Ce n’est pas qu’il n’eût dix fois le temps de faire ce voyage. Les États d’Ohio et de Pennsylvanie sont limitrophes. Dès qu’on a franchi la frontière orientale de l’un, on est sur le territoire de l’autre. Entre les deux métropoles, à peine six cents milles, et il existe plusieurs lignes de voies ferrées à la disposition des voyageurs. Vingt heures suffiraient à ce trajet.

Voilà de ces bonnes fortunes qui n’arriveraient pas au commodore Urrican, et que, d’ailleurs, n’eussent enviées ni le jeune peintre, ni le reporter de la Tribune, en quête de longs déplacements.

Mais John Milner ne décolérait pas, John Milner entendait ne pas demeurer un jour de plus dans cette cité trop friande des curiosités phénoménales de la race porcine. Oui ! quand il mettrait le pied sur la plate-forme du train, ce ne serait pas sans avoir dédaigneusement secoué la poussière de ses sandales. Et, en effet, personne ne s’était inquiété de la présence de Tom Crabbe à Cincinnati, personne n’était venu l’interviewer à son hôtel du faubourg de Covington, les parieurs n’avaient point afflué comme ceux d’Austin du Texas, et la salle du Post Office fut déserte le jour où il s’y présenta pour recevoir la dépêche adressée par maître Tornbrock !… Toutefois, grâce à son point de douze, Tom Crabbe devançait de trois cases Max Réal, et d’une case l’homme masqué lui-même.

John Milner, blessé dans son amour-propre, outré de l’attitude de la population cincinnatienne, furieux d’une telle indifférence, quitta l’hôtel à midi trente-sept, et suivi de Tom Crabbe, qui venait d’achever son deuxième repas, il se rendit à la gare. Le train partit et, après avoir bifurqué à Columbus, il franchit la frontière orientale formée par le cours de l’Ohio.
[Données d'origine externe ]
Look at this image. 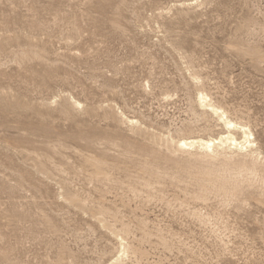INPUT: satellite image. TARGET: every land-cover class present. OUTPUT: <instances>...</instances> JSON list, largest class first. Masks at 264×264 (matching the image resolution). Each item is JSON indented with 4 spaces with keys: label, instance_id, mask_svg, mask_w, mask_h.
<instances>
[{
    "label": "rangeland",
    "instance_id": "rangeland-1",
    "mask_svg": "<svg viewBox=\"0 0 264 264\" xmlns=\"http://www.w3.org/2000/svg\"><path fill=\"white\" fill-rule=\"evenodd\" d=\"M0 264H264V0H0Z\"/></svg>",
    "mask_w": 264,
    "mask_h": 264
},
{
    "label": "bare ground",
    "instance_id": "bare-ground-1",
    "mask_svg": "<svg viewBox=\"0 0 264 264\" xmlns=\"http://www.w3.org/2000/svg\"><path fill=\"white\" fill-rule=\"evenodd\" d=\"M196 104L198 105L199 108H201L204 111H208L211 113L216 119L224 126L226 129V135H222L220 137H216L214 139H207V140H196L192 138H184L178 141V148L181 150L185 149H191L194 146L198 145L200 148H203L205 150H210L214 146H220L225 143H229L234 146H239L240 149H243L242 147H246L250 144L249 142V137L250 134L245 131L242 127L238 126L235 124L233 121L227 119L225 115L215 106L210 104L207 100V96L203 93H200L197 98H196ZM74 105H78L76 103H73ZM130 124H133L132 121H128ZM236 130L241 132L243 140L241 142H238L234 137L231 135V131ZM198 177V176H197ZM199 179V178H197Z\"/></svg>",
    "mask_w": 264,
    "mask_h": 264
}]
</instances>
Cet État de Pennsylvanie doit son nom à l’illustre quaker anglais William Penn, qui, vers la fin du dix-septième siècle, devint acquéreur de vastes terrains situés sur les bords du Delaware. Voici dans quelles circonstances :

William Penn était créancier de l’Angleterre pour une grosse somme qu’on désirait ne point lui rembourser. Aussi, Charles II lui offrit-il en échange une portion des territoires que le Royaume-Uni possédait en cette partie de l’Amérique. Le quaker accepta, et, quelque temps après, en 1681, il jetait les premiers fondements de Philadelphie. Or, à cette époque, comme le sol était couvert d’immenses forêts, il parut tout naturel de l’appeler Sylvania, en y ajoutant le nom patronymique de William Penn. D’où Pennsylvania.

Cette histoire, Harris T. Kymbale l’eût certainement racontée avec bien d’autres anecdotes concernant le pays, et, au vif plaisir des lecteurs de la Tribune, si le sort lui eût attribué quinze jours de villégiature dans la région pennsylvanienne. De quelle plume alerte et souple il aurait décrit ce territoire assez semblable à celui de l’Ohio, que la chaîne des Alleghanys accidente pittoresquement du sud-est au nord-ouest, en déterminant la ligne de partage des eaux ! Il en aurait fait ressortir l’aspect général, que justifie encore la seconde moitié de son nom, vastes bois de chênes, de hêtres, de châtaigniers, de noyers, d’ormes, de frênes, d’érables, marais hérissés de sassafras, pâturages où se nourrit un nombreux bétail, où s’élèvent des chevaux de belle race que la bicyclette finira par disperser un jour comme ceux de l’Oregon ou du Kansas. Il eût célébré en phrases sonores et spirituelles ces champs spacieux où le mûrier prospère à l’avantage des sériciculteurs, et aussi des vignobles d’un rendement fructueux. Car, si la Pennsylvanie est particulièrement froide en hiver et plus que ne le comporte sa latitude, du moins subit-elle pendant l’été des chaleurs tropicales. Enfin, il eût parlé, avec chiffres à l’appui, de ce sol si riche en houille, en anthracite, en minerais de fer, en sources de pétrole et de gaz naturel, et si généreux, si inépuisable, qu’il donne un nombre de tonnes d’acier et de fer supérieur à la production du reste des États-Unis. Peut-être même l’enthousiaste reporter aurait-il raconté ses chasses à l’élan wolverene, au daim, au chat sauvage, au loup, au renard, et à l’ours brun qui fréquentent les vastes forêts de l’État, puisqu’il était grand amateur des prouesses cynégétiques.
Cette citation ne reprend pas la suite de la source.